With a new Trump administration changing policy from Israel to Yemen, the volatile region could be in for a wild ride.
- By David RothkopfDavid Rothkopf is visiting professor at Columbia University's School of International and Public Affairs and visiting scholar at the Carnegie Endowment for International Peace. His latest book is The Great Questions of Tomorrow. He has been a longtime contributor to Foreign Policy and was CEO and editor of the FP Group from 2012 to May 2017.
On this week’s episode of The E.R., David Rothkopf and Ben Pauker are joined by two new guests in a new location. Randa Slim and Gary Samore join the program in Abu Dhabi, where PeaceGame, a simulation-exercise event, was taking place. PeaceGame, a partnership between Foreign Policy, the UAE Ministry of Foreign Affairs, and Harvard University’s Belfer Center for Science and International Affairs, convenes leading minds in national security policy, international affairs, academia, and media to “game out” how to bring seemingly intractable conflicts to a peaceful solution. This particular PeaceGame focused on two scenarios — Iran and the Israel/Palestine conflict — that could change dramatically under the new Trump administration.

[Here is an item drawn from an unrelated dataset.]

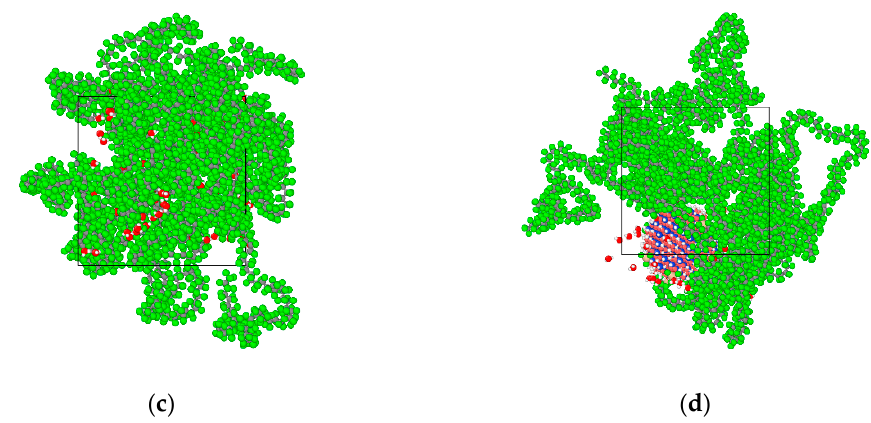
Figure 1. Polytetrafluoroethylene (PTFE) model and its composite models: ( a ) PTFE model; ( b ) boron nitride (BN)/PTFE model; ( c ) water/PTFE model; and ( d ) water/BN/PTFE model.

The group looks at ongoing situations in the Middle East — from Russia’s involvement in Syria, to Iran’s influence in Yemen, to the continued strife between Israel and Palestine — and wonders how President Trump might change the nature of conflict and diplomacy. America’s Middle East allies are some of the only countries that have been receptive to the new U.S. leadership, but can this honeymoon last? Is a tough, new clarity toward friends and enemies a good thing? Or will governments and people in the region become disillusioned and frustrated by the lack of experience that the new U.S. president has in Middle Eastern affairs? And what happens if our friends from Cairo to Riyadh realize they can’t rely on Washington anymore?
Gary Samore is the executive director for research at the Belfer Center for Science and International Affairs at the Kennedy School for Government at Harvard University.